I've been in New York for a little over a month, and I don't know if I should be surprised it happened so soon or whether, by New-York-awesomeness standards, even this was late. People have been asking me the last couple of weeks how New York is, whether I am having the time of my life and so forth, and though I was embarrassed to say it out loud, I didn't really think it was as amazing as every piece of literature, movie, song and conversation on the general subject makes it out to be. I mean, it's got great energy, it's got tonnes of stuff happening all the time. It's always up and about, super-efficient, super-diverse. But I think I liked it more because I was expected to like it - I didn't really have an opinion of my own. And as usual, it didn't take anything fabulous to make an impression.

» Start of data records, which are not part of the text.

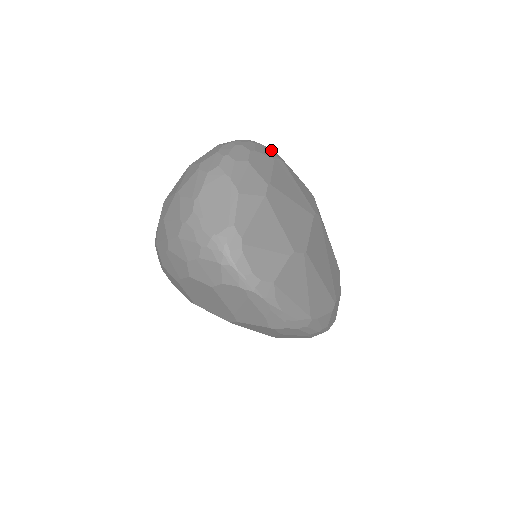
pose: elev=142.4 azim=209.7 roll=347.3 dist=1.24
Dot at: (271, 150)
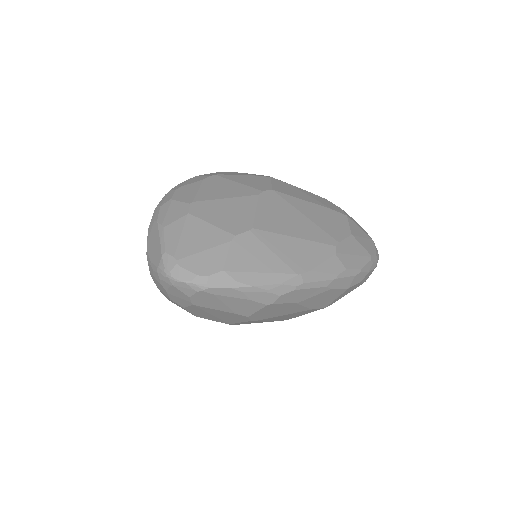
Dot at: (208, 174)
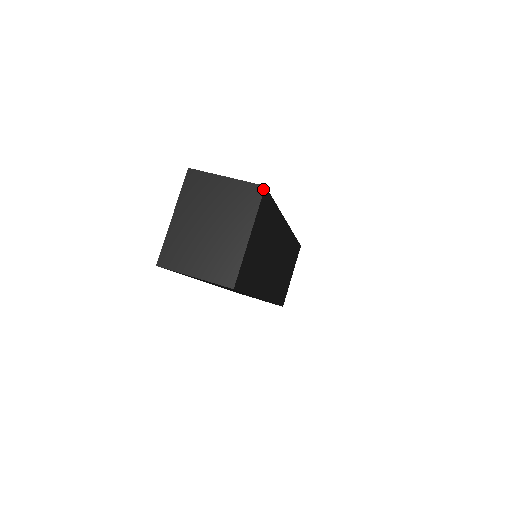
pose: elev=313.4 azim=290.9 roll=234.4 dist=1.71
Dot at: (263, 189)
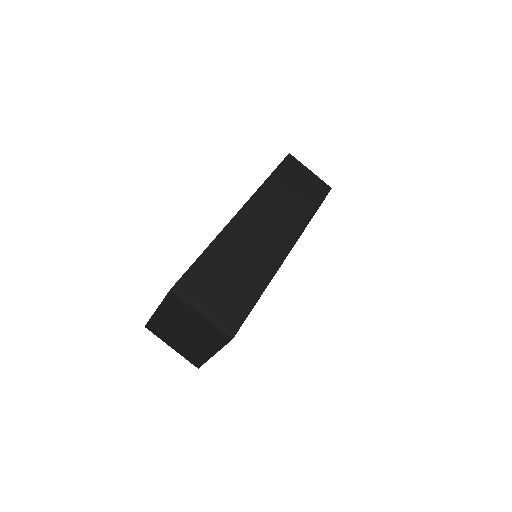
Dot at: (230, 340)
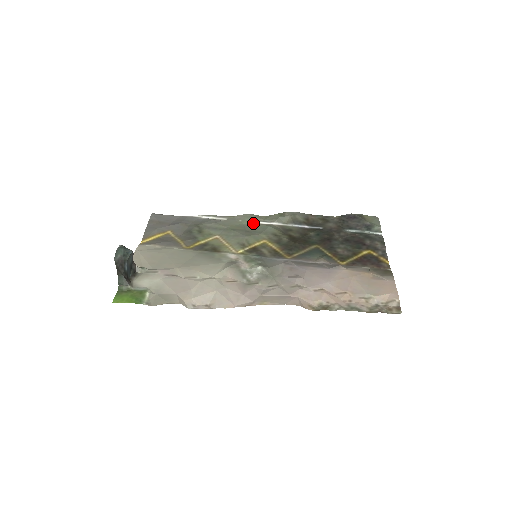
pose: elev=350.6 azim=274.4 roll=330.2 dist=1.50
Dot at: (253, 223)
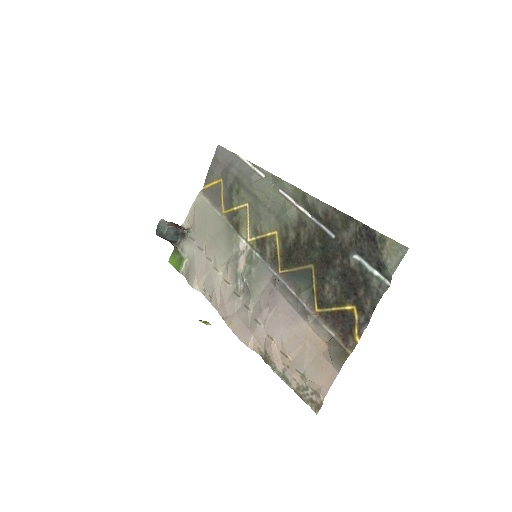
Dot at: (281, 194)
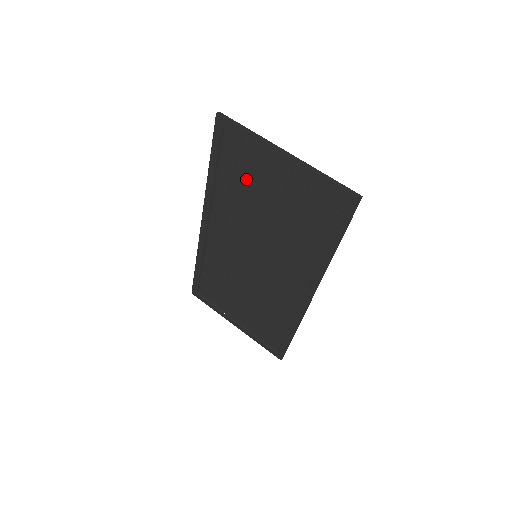
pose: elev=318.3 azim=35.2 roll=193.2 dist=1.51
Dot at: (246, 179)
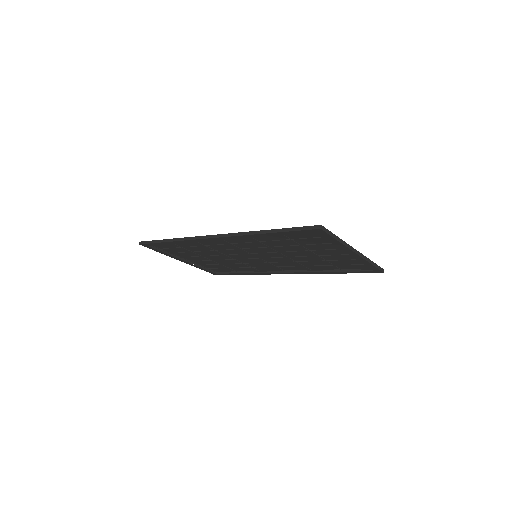
Dot at: (300, 244)
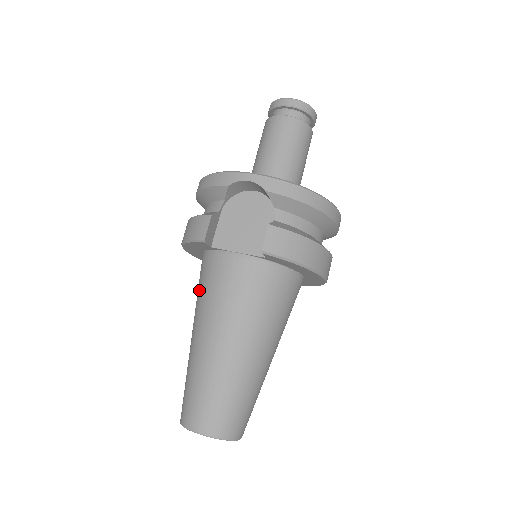
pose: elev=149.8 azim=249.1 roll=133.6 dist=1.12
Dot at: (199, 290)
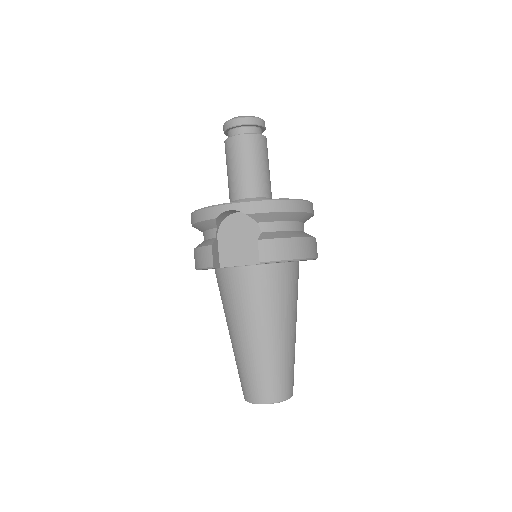
Dot at: (222, 300)
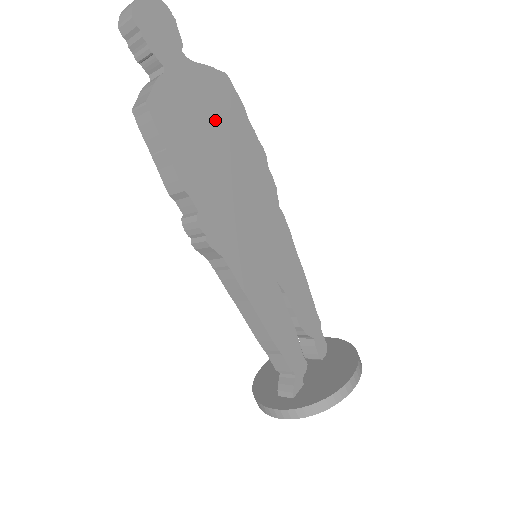
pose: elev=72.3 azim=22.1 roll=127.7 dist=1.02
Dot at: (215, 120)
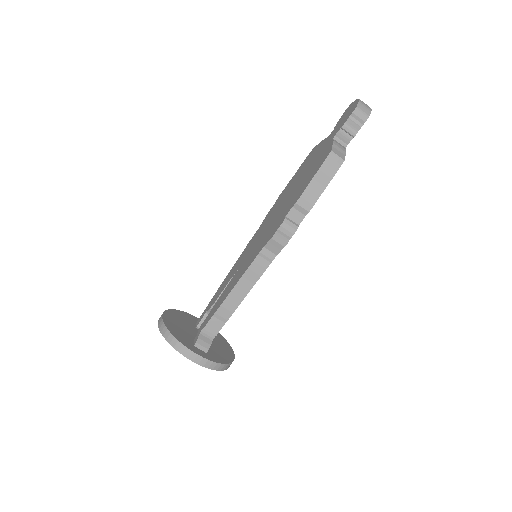
Dot at: occluded
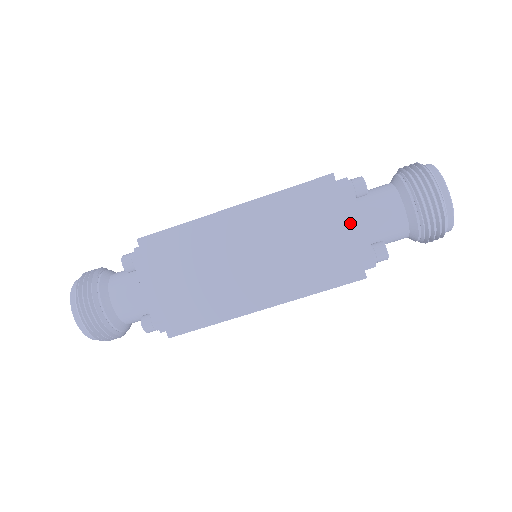
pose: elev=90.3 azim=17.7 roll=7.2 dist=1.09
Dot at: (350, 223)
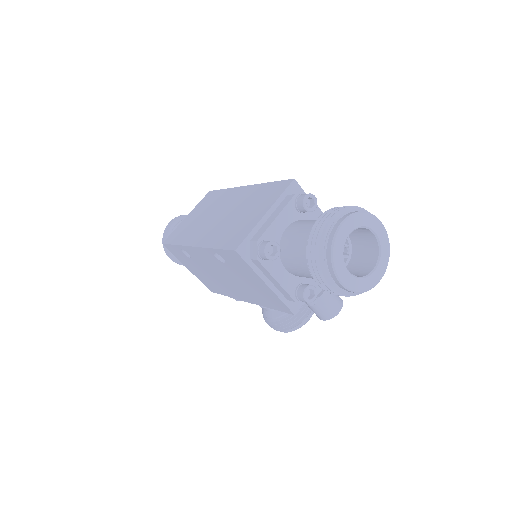
Dot at: (271, 216)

Today, I was ambling around college, considering whether to buy a new pack of smokes or go to the library and study. The weather was lovely, it had been raining in the morning and it was really cool and windy. The smokes won, and I decided to go to the road behind the law school building, where I hadn't gone thus far. So I walked down the road, took a left, and suddenly, there was this park which was built along a hill- not the randomly undulated hilly terrain appearing all over the city's roads (most inconveniently located, among other locations, on my walk from home to college), but a proper, almost cliff-like sloping hill. I gasped (I really did) and walked into the park, climbing down a long-winding set of stairs. There were stairs and slopes and trees and running tracks. There was an enormous squirrel which crawled up to me from behind. An old man running. A couple walking their baby and their dog- the baby was in a pram, to which the dog's leash was tied. A girl applying lip-balm on her boyfriend's lips or wiping away something from them. I walked around for a long time. It started drizzling again, and I climbed back up and sat on a bench which overlooked the slope. I pulled out my last cigarette from the old pack and smoked it. And I felt the magic of the city creep up on me. Sitting there, I dreamed of infinite possibilities, of castles, of winding rivers, of beautiful music and moving literature. And somehow, the city felt like a meeting-point of all these, a crazy mix of everything under the sun that I had ever thought about, could ever think about and of stuff I wouldn't ever understand or imagine. It was like being enveloped into a phenomenon, chronicling history while making it and silently observing it. The wind blew sharply, I took the last drag. I was acutely alone, but I didn't feel lonely. Today, I fell in love with New York.